Did your mom ever tell you when you were a lovesick teen that a guy who cheats once will always do it again? Personally, I’m not so sure. I’m no pushover, but I’m prepared to forgive a cheat—here’s why.
Everyone makes mistakes. I know, I know, this is exactly the kind of cliched crap cheaters say, but the fact is, it’s true. No honest human can say they’ve never made a mistake—some people just make bigger mistakes than others. Not every guy who cheats has made an innocent error, but for those who have and show genuine remorse, you’d have to be pretty heartless to not hear them out.
An affair is a wake-up call. No one wants to have to deal with an affair, but if a guy’s been cheating, there has to be some reason for it. Sure, in some cases he’s a total douche, and you have my blessing to kick him out of your life. In other cases, though, could there be some other problem? Maybe you’ve grown distant or you haven’t been there for each other, and cheating brings those issues to light. Sometimes an affair can be the wake-up call that sets your relationship back on track.
It can make you stronger. I’ve been in “perfect” relationships before, and the minute things start to go wrong, it’s scary as hell. Knowing that things aren’t always going to be plain sailing but that you can still get through them together makes you a far stronger couple than the one that’s never had a fight. If you come through a cheating scenario and out the other side, your relationship can only get more solid.
There’s more than one definition of cheat. Cheating can cover a whole multitude of sins, so it’s ridiculous to blanket everyone with the same attitude. I’d find it much harder to forgive a guy that had been sustaining a long-term affair with one of my close friends than the one who drunkenly kissed a stranger on a guys’ night out. People do stupid things, but as long as they’re not malicious with it, they deserve the benefit of the doubt.
I know when something isn’t right. People who forgive a cheat worry that the same thing will happen to them again. Sure, you run that risk, but no more than you do in any relationship. If it’s time to end a relationship, my gut will tell me. If not, I’m prepared to give it another chance. Sure, if it happens twice, the guy’s not worth your time, but he should be given the chance to change before he’s ditched.
Revenge hurts everyone. Who am I hurting if I cut a guy that’s cheated out of my life right away? Ultimately, I’m causing myself as much pain as I am him. Holding onto anger and wanting revenge keeps up a cycle of negativity that hurts everyone. Being able to forgive and move forward makes you the much bigger person.

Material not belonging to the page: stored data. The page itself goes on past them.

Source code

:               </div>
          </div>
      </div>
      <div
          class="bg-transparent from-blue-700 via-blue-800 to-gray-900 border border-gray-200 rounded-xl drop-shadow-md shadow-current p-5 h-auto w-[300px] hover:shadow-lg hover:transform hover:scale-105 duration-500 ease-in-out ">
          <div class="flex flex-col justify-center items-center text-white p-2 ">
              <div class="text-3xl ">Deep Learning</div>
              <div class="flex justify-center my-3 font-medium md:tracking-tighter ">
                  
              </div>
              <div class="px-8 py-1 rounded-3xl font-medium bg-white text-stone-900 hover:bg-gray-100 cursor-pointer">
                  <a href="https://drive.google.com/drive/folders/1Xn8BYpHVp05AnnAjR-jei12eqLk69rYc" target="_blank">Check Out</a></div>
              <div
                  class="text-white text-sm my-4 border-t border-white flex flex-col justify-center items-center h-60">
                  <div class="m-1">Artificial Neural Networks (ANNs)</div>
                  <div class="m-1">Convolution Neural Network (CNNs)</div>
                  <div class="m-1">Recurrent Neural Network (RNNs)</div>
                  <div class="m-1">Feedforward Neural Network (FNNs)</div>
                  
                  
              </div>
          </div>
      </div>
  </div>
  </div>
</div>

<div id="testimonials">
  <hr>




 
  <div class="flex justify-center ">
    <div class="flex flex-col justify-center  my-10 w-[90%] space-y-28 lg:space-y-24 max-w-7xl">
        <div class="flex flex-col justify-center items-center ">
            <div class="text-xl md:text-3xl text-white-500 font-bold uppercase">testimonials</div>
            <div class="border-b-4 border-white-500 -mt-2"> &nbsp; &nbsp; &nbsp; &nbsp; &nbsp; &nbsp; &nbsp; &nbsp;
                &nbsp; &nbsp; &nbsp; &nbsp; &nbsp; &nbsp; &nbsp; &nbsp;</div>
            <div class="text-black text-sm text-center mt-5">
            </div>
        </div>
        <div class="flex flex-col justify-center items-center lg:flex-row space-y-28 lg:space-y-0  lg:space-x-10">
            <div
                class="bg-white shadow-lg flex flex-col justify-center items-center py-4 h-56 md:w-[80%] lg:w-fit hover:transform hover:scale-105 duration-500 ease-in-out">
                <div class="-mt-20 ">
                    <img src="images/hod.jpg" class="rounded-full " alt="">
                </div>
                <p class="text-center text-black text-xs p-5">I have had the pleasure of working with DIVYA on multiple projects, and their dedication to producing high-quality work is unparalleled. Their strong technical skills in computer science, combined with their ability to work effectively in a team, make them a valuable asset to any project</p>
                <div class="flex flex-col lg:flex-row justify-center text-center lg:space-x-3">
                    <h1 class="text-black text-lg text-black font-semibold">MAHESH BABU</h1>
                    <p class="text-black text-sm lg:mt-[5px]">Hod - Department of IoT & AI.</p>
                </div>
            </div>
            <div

Feelings don’t go away overnight. Just because my boyfriend made a stupid mistake, that doesn’t mean all my feelings for him have miraculously disappeared. I can’t automatically stop loving someone on demand, and it would be pretty crazy to even try. If I still care about someone, it’s natural to want to make a relationship work.
Life isn’t black and white. Relationships aren’t simple, which is why cheating ends up happening in the first place. If a guy cheats on me, I won’t truly know how I’ll react until it happens because there’s no one right thing to do that’s the same for every single person. One thing’s for sure: the decision will have to be made by me.
I won’t let myself be walked all over. If all this is making me sound like too much of a pushover, let me reassure you. I’m not about to let somebody walk all over me, and if a guy treats me badly, he’ll find himself single pretty quickly. Thing is, no one can be perfect 24/7, which is why I’m prepared to forgive if it just comes down to one silly mistake. I like to think that the guy I’m with would do the same for me too.
There’s more good to come from forgiving. The options you have when somebody cheats are to run for your life, or forgive and try and make it work. Who stands to gain from each scenario? In the first, I end up alone, bitter and resentful, and my BF is full of regret and shame. In the second, we might have a hard time rebuilding the trust between us, but once we do, we’ll have a stronger relationship than we did to start with. I know which of those sounds more worth fighting for.